ISPE Releases First Look at its Plan to Prevent Drug Shortages
ISPE, the International Society for Pharmaceutical Engineering, has released a preview of its Drug Shortages Prevention Plan aimed at helping the pharmaceutical industry avoid drug shortages and maintain a robust and reliable supply of medications to patients world-wide.
The plan, a first for the industry, was developed by ISPE and its expert pharmaceutical and biopharmaceutical industry members and describes how industry can best prevent drug shortages from occurring by discovering root causes and through creating and sustaining organisational cultures supported by leadership, business processes and quality systems that will ensure a robust, resilient and reliable supply of medications — many lifesaving — to patients worldwide. The Introductory Summary to the Plan provides a first look at what is covered in the complete plan.
ISPE’s Drug Shortages Prevention Plan was reviewed by regulators from the European Medicines Agency (EMA) and the Medicines and Healthcare Products Regulatory Agency (MHRA), with further regulatory review anticipated.
“Our goal is that the pharmaceutical industry will use the plan not only to help them look holistically across the supply chain, but also as a roadmap to use in challenging their current processes, systems and practices and to identify potential gaps and risks,” said ISPE CEO and President, Nancy Berg. “Having the input of regulatory authorities has been invaluable to the effort because it helps to clarify what expectations regulators have regarding necessary steps toward drug shortage prevention and mitigation.”
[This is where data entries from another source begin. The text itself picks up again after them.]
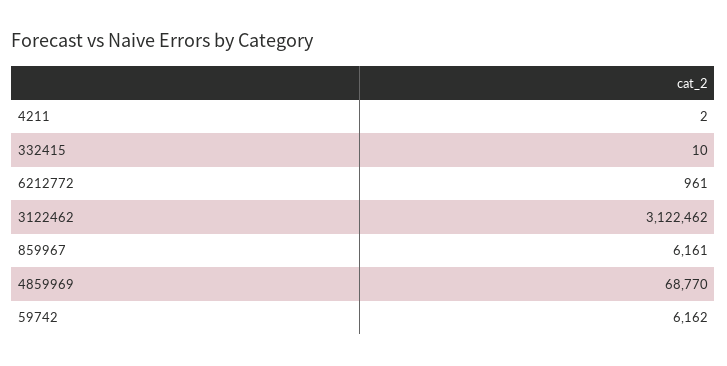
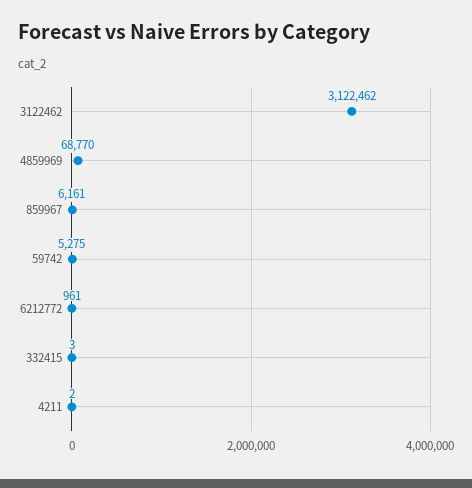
  {
    "4211": 2,
-   "332415": 10,
+   "332415": 3,
    "6212772": 961,
    "3122462": 3122462,
    "859967": 6161,
    "4859969": 68770,
-   "59742": 6162
+   "59742": 5275
  }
The plan was developed by the ISPE Drug Shortages Task Team that built upon the results of ISPE’s landmark 2013 study on drug shortages and organised their effort around a “six dimension” framework comprised of: Corporate Quality Culture; Robust Quality Systems; Metrics; Business Continuity Planning; Communication with Authorities; and Building Capability. In each chapter, the Plan provides answers to questions posed within each of the six dimensions, and also offers “real world” case studies that illustrate how best practices can be established.
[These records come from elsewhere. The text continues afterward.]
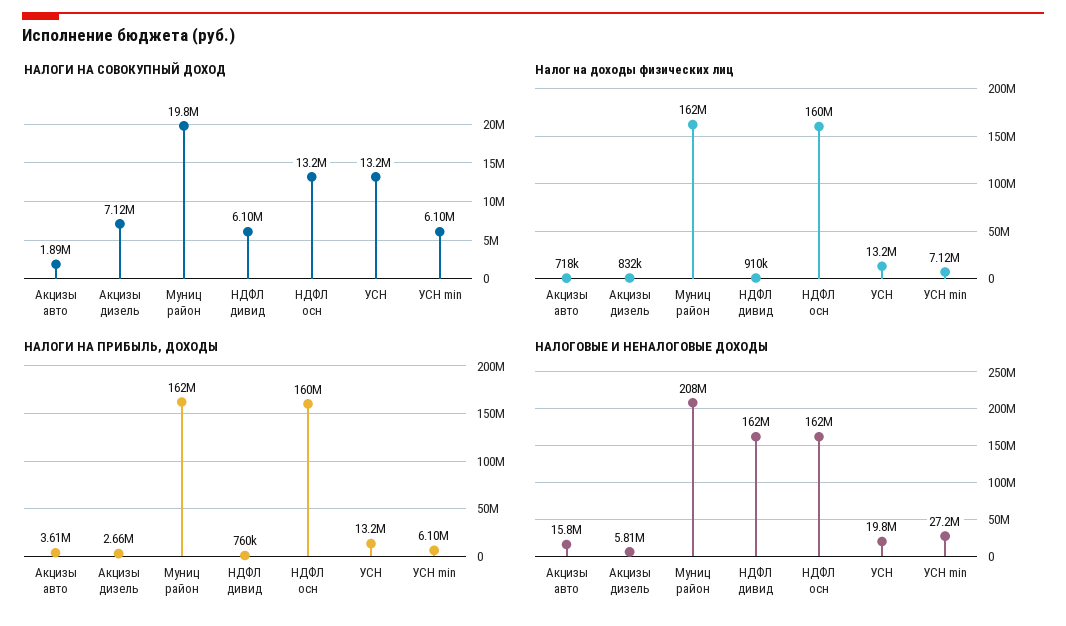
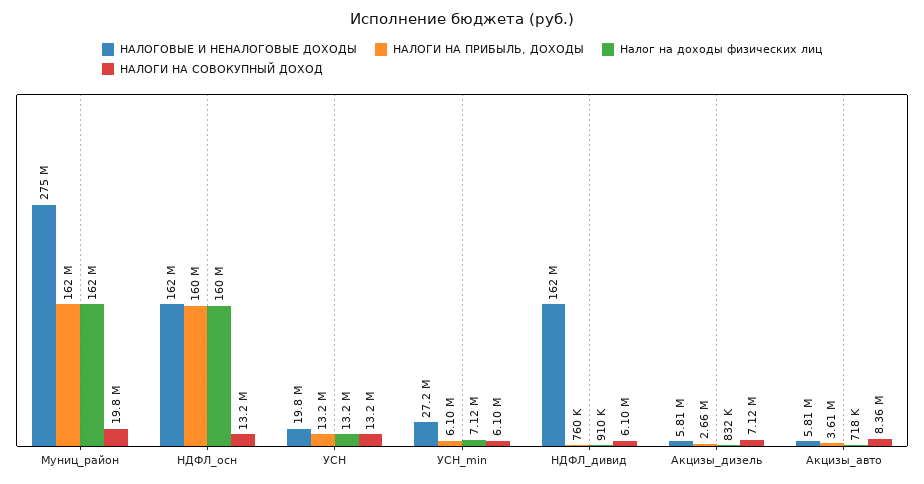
  {
    "НАЛОГИ НА СОВОКУПНЫЙ ДОХОД": {
-     "Акцизы авто": 1890000,
+     "Акцизы авто": 8360000,
      "Акцизы дизель": 7120000,
      "Муниц район": 19800000,
      "НДФЛ дивид": 6100000,
      "НДФЛ осн": 13200000,
      "УСН": 13200000,
      "УСН min": 6100000
    },
    "Налог на доходы физических лиц": {
      "Акцизы авто": 718000,
      "Акцизы дизель": 832000,
      "Муниц район": 162000000,
      "НДФЛ дивид": 910000,
      "НДФЛ осн": 160000000,
      "УСН": 13200000,
      "УСН min": 7120000
    },
    "НАЛОГИ НА ПРИБЫЛЬ, ДОХОДЫ": {
      "Акцизы авто": 3610000,
      "Акцизы дизель": 2660000,
      "Муниц район": 162000000,
      "НДФЛ дивид": 760000,
      "НДФЛ осн": 160000000,
      "УСН": 13200000,
      "УСН min": 6100000
    },
    "НАЛОГОВЫЕ И НЕНАЛОГОВЫЕ ДОХОДЫ": {
-     "Акцизы авто": 15800000,
+     "Акцизы авто": 5810000,
      "Акцизы дизель": 5810000,
-     "Муниц район": 208000000,
+     "Муниц район": 275000000,
      "НДФЛ дивид": 162000000,
      "НДФЛ осн": 162000000,
      "УСН": 19800000,
      "УСН min": 27200000
    }
  }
• Corporate Quality Culture – How can organizations foster practices, values and a philosophy that require employees at all levels to subscribe to quality?
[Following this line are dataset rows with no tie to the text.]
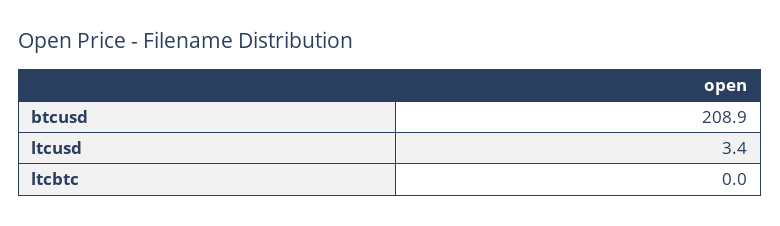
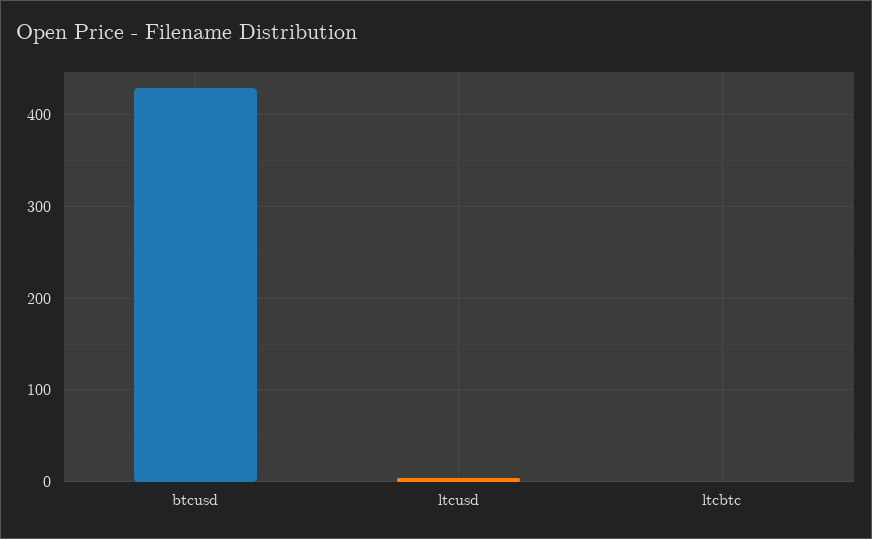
  {
-   "btcusd": 208.9,
+   "btcusd": 430,
    "ltcusd": 3.4,
    "ltcbtc": 0
  }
• Robust Quality Systems – What triggers can affect production and the integrity of the supply chain and potentially lead to a drug shortage? How can those triggers be identified and eliminated?
• Metrics – How can metrics be tailored to help identify risks and mitigate them?
• Business Continuity Planning – At a time when supply chains are more global and complex, how can quality and competence be assured in production, factories, materials, machines, equipment, and expertise?
• Communication with Authorities – How can rapid and comprehensive communication with health authorities help to prevent potential shortages before they occur, or mitigate with expedience shortages that do materialise?
• Building Capability – How can capability be built to identify the true root causes of drug shortages, train employees, improve knowledge and knowledge management, as well as strengthen employee commitment to quality?
To ensure a comprehensive approach, the task team engaged with leaders from more than 30 major pharmaceutical companies and for more than a year, gathered stakeholder input from hundreds of industry professionals at ISPE’s conferences and workshops. Industry senior management, with considerable influence on organizational culture and alignment, were engaged in the process.
“One thing the task team learned from their interviews with members of industry was that quality systems can only be effective where there is a strong emphasis on a ‘corporate quality culture’ throughout the organization,” said Francois Sallans, Vice President and Chief Quality Officer, Johnson & Johnson, and chair of the ISPE Drug Shortages Task Team. “This became clear when data from the 2013 Survey was analysed, but it became even more apparent when the Team linked a quality culture to the other elements, such as metrics and capacity building. We hope companies can use the plan as a “toolbox” from which they can select the drug shortage prevention tools most appropriate for them.”
According to Berg, ISPE’s 2013 study on drug shortages provided clear evidence that mitigating shortages requires a holistic approach that includes careful alignment of organisational aspects — people — as well as the technical aspects of process and production in understanding risks and signals indicating a drug shortage may be possible. The Plan builds on this data and incorporates significant follow-up input from stakeholders on how drug shortages can be prevented.
ISPE will release the complete Drug Shortages Prevention Plan during the 2014 ISPE Annual Meeting that will be held 12–15 October in Las Vegas, Nevada, USA. The plan’s recommendations will be presented publicly for the first time at a session led by members of the ISPE Drug Shortages Task Team on 14 October.